COPD is the third leading cause of death worldwide, and the number of global COPD deaths are expected to increase over the next 10 years, according to the Global Burden of Disease (GBD) project.
Anna Hansell, a professor at the University of Leicester said, “There are surprisingly few studies that look at how air pollution affects lung health.”
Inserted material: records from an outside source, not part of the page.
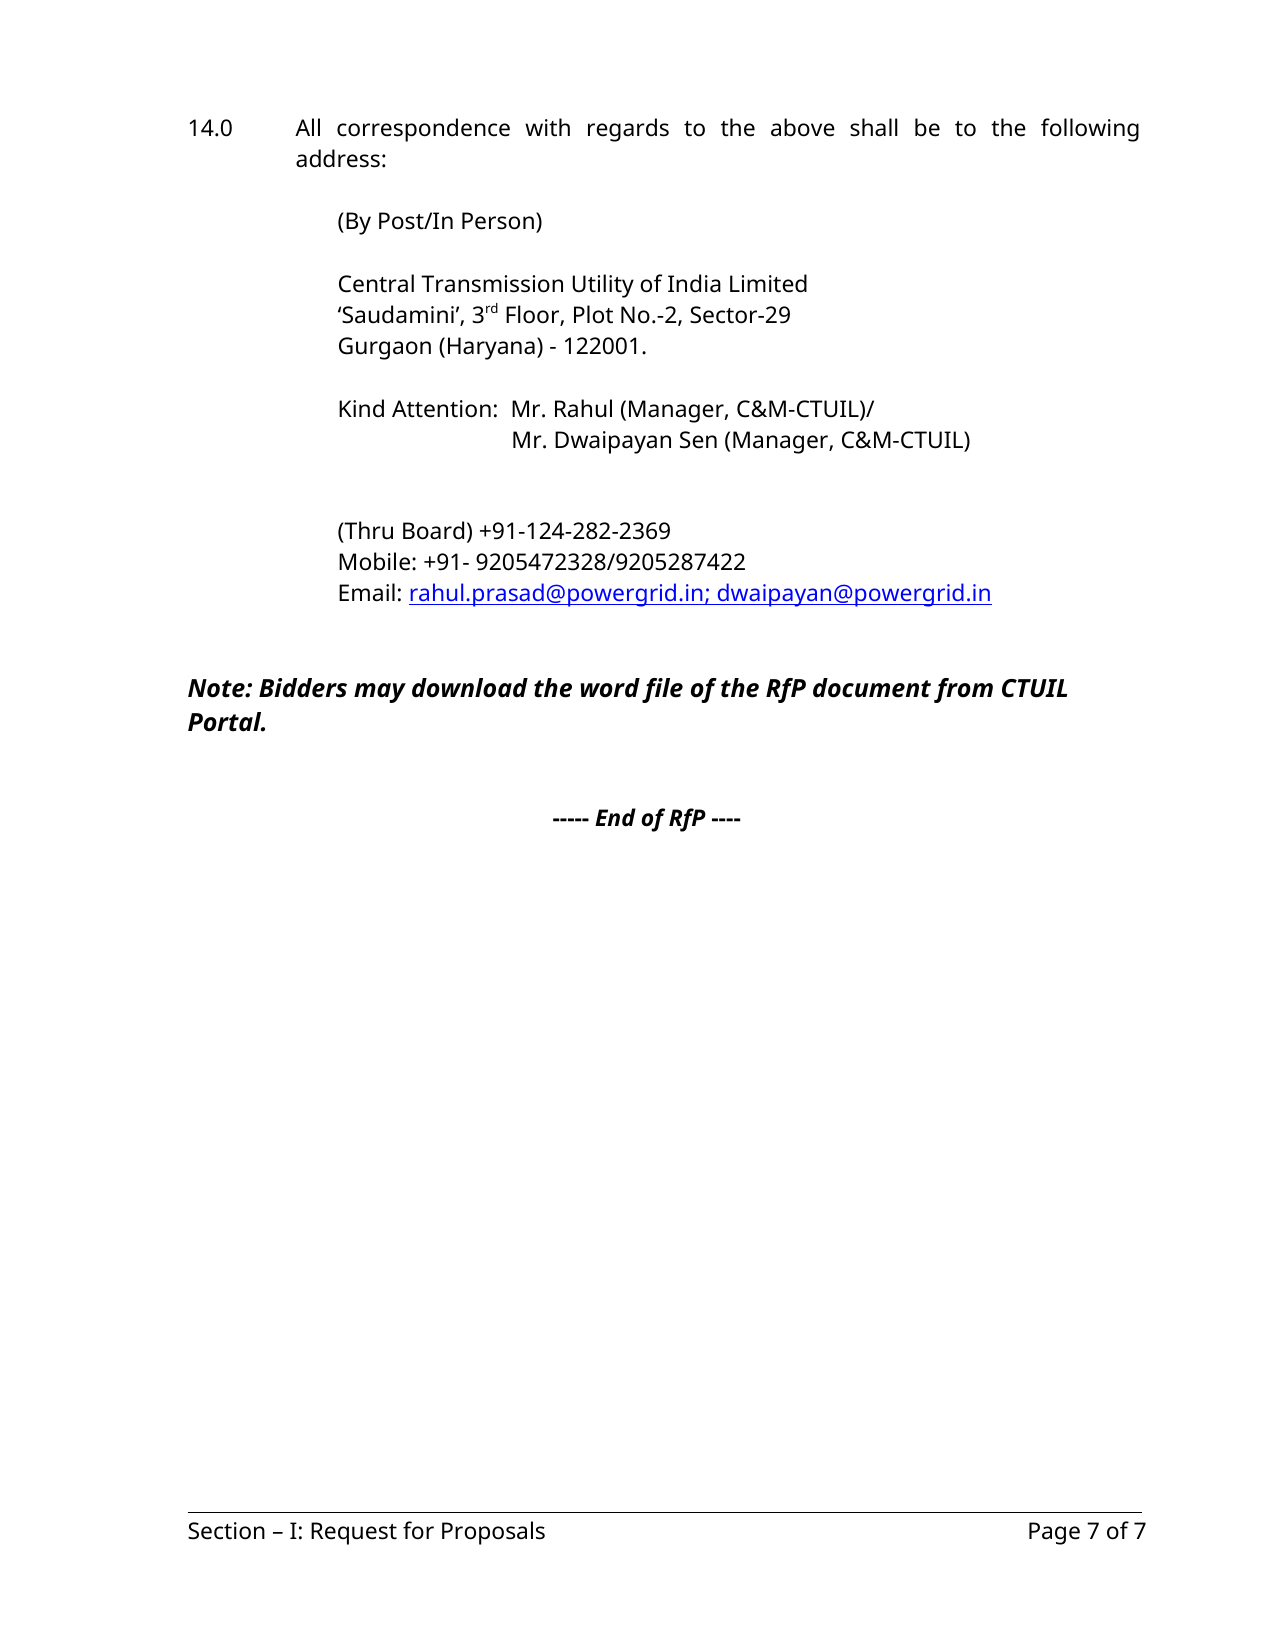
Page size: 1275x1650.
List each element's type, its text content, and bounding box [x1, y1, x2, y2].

text ----- End of RfP ---- [187, 801, 1142, 833]
text Mobile: +91- 9205472328/9205287422 [187, 546, 1142, 577]
list All correspondence with regards to the above shall be to the following address: [187, 112, 1142, 174]
text (Thru Board) +91-124-282-2369 [187, 514, 1142, 546]
text ‘Saudamini’, 3rd Floor, Plot No.-2, Sector-29 [187, 299, 1142, 330]
text Note: Bidders may download the word file of the RfP document from CTUIL Portal. [187, 671, 1142, 739]
text (By Post/In Person) [187, 205, 1142, 237]
text Central Transmission Utility of India Limited [262, 268, 1142, 299]
text Gurgaon (Haryana) - 122001. [187, 330, 1142, 362]
text Kind Attention: Mr. Rahul (Manager, C&M-CTUIL)/ [262, 393, 1142, 424]
text Email: rahul.prasad@powergrid.in; dwaipayan@powergrid.in [337, 577, 1142, 608]
text Mr. Dwaipayan Sen (Manager, C&M-CTUIL) [487, 424, 1142, 455]
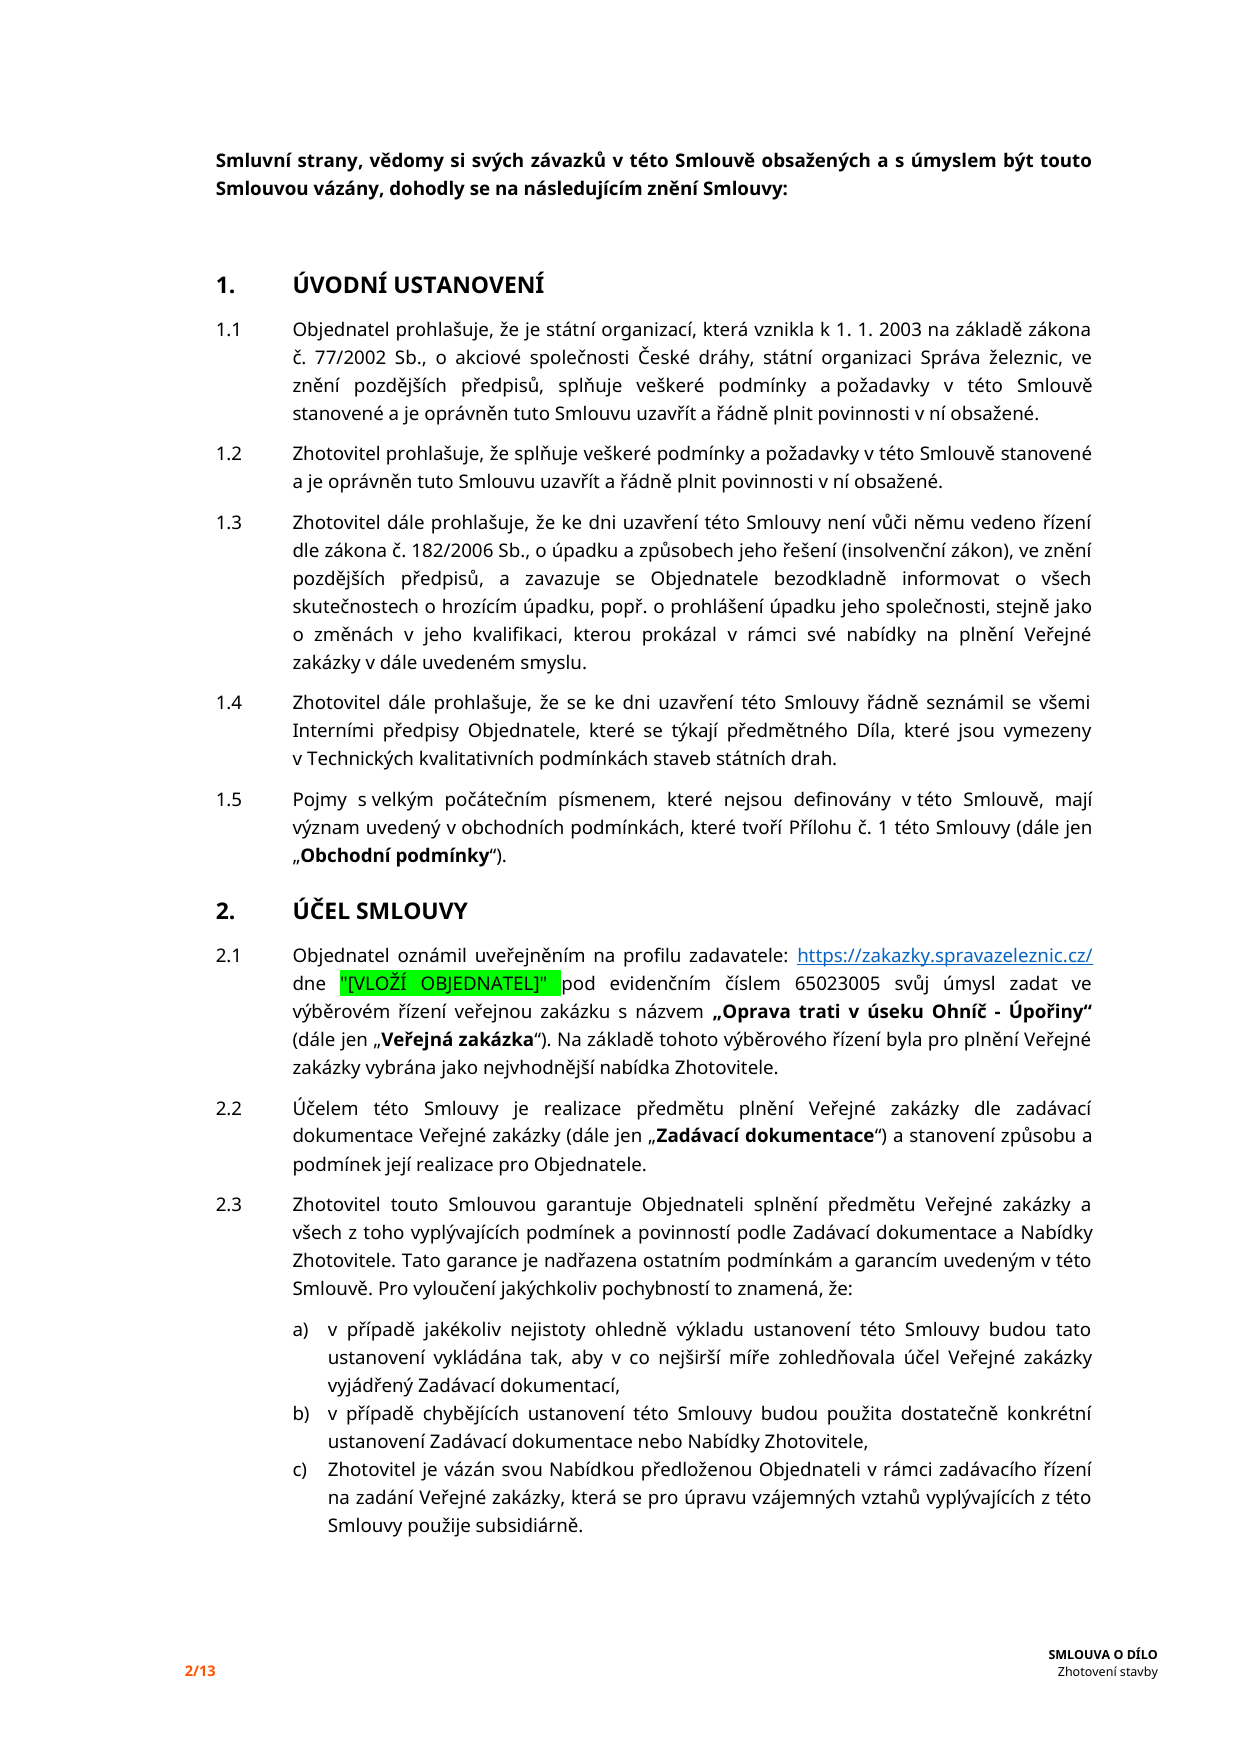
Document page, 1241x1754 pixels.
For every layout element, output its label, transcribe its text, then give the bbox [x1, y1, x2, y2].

text Účelem této Smlouvy je realizace předmětu plnění Veřejné zakázky dle zadávací dokumentace Veřejné zakázky (dále jen „Zadávací dokumentace“) a stanovení způsobu a podmínek její realizace pro Objednatele. [216, 1095, 1093, 1176]
text Zhotovitel dále prohlašuje, že se ke dni uzavření této Smlouvy řádně seznámil se všemi Interními předpisy Objednatele, které se týkají předmětného Díla, které jsou vymezeny v Technických kvalitativních podmínkách staveb státních drah. [216, 690, 1093, 771]
text Pojmy s velkým počátečním písmenem, které nejsou definovány v této Smlouvě, mají význam uvedený v obchodních podmínkách, které tvoří Přílohu č. 1 této Smlouvy (dále jen „Obchodní podmínky“). [216, 786, 1093, 868]
text v případě chybějících ustanovení této Smlouvy budou použita dostatečně konkrétní ustanovení Zadávací dokumentace nebo Nabídky Zhotovitele, [292, 1400, 1093, 1453]
text Objednatel oznámil uveřejněním na profilu zadavatele: https://zakazky.spravazeleznic.cz/ dne pod evidenčním číslem 65023005 svůj úmysl zadat ve výběrovém řízení veřejnou zakázku s názvem „Oprava trati v úseku Ohníč - Úpořiny“ (dále jen „Veřejná zakázka“). Na základě tohoto výběrového řízení byla pro plnění Veřejné zakázky vybrána jako nejvhodnější nabídka Zhotovitele. [216, 942, 1093, 1080]
text Zhotovitel touto Smlouvou garantuje Objednateli splnění předmětu Veřejné zakázky a všech z toho vyplývajících podmínek a povinností podle Zadávací dokumentace a Nabídky Zhotovitele. Tato garance je nadřazena ostatním podmínkám a garancím uvedeným v této Smlouvě. Pro vyloučení jakýchkoliv pochybností to znamená, že: [216, 1191, 1093, 1301]
text Zhotovitel dále prohlašuje, že ke dni uzavření této Smlouvy není vůči němu vedeno řízení dle zákona č. 182/2006 Sb., o úpadku a způsobech jeho řešení (insolvenční zákon), ve znění pozdějších předpisů, a zavazuje se Objednatele bezodkladně informovat o všech skutečnostech o hrozícím úpadku, popř. o prohlášení úpadku jeho společnosti, stejně jako o změnách v jeho kvalifikaci, kterou prokázal v rámci své nabídky na plnění Veřejné zakázky v dále uvedeném smyslu. [216, 509, 1093, 675]
text Zhotovitel je vázán svou Nabídkou předloženou Objednateli v rámci zadávacího řízení na zadání Veřejné zakázky, která se pro úpravu vzájemných vztahů vyplývajících z této Smlouvy použije subsidiárně. [292, 1456, 1093, 1538]
text ÚČEL SMLOUVY [216, 895, 1093, 927]
text ÚVODNÍ USTANOVENÍ [216, 269, 1093, 300]
text Zhotovitel prohlašuje, že splňuje veškeré podmínky a požadavky v této Smlouvě stanovené a je oprávněn tuto Smlouvu uzavřít a řádně plnit povinnosti v ní obsažené. [216, 441, 1093, 494]
text v případě jakékoliv nejistoty ohledně výkladu ustanovení této Smlouvy budou tato ustanovení vykládána tak, aby v co nejširší míře zohledňovala účel Veřejné zakázky vyjádřený Zadávací dokumentací, [292, 1316, 1093, 1397]
text Smluvní strany, vědomy si svých závazků v této Smlouvě obsažených a s úmyslem být touto Smlouvou vázány, dohodly se na následujícím znění Smlouvy: [216, 147, 1093, 201]
text Objednatel prohlašuje, že je státní organizací, která vznikla k 1. 1. 2003 na základě zákona č. 77/2002 Sb., o akciové společnosti České dráhy, státní organizaci Správa železnic, ve znění pozdějších předpisů, splňuje veškeré podmínky a požadavky v této Smlouvě stanovené a je oprávněn tuto Smlouvu uzavřít a řádně plnit povinnosti v ní obsažené. [216, 316, 1093, 426]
The researchers examined particulate matter (PM10), fine particulate matter (PM2.5) and nitrogen dioxide (NO2), which are formed by burning fossil fuels from car and other vehicle exhausts, power plants and industrial emissions.
Multiple tests were conducted to see how long-term exposure to higher levels of the different air pollutants was linked to changes to participants’ lung function. The sample participants’ age, sex, body mass index (BMI), household income, education level, smoking status, and passive exposure to smoke were accounted for in the analyses.
When the researchers assessed COPD prevalence, they found that among participants living in areas with PM2.5 concentrations above World Health Organisation (WHO) annual average guidelines of ten microgrammes per cubic meter, COPD prevalence was four times higher than among people who were exposed to passive smoking at home, and prevalence was half that of people who have ever been a smoker.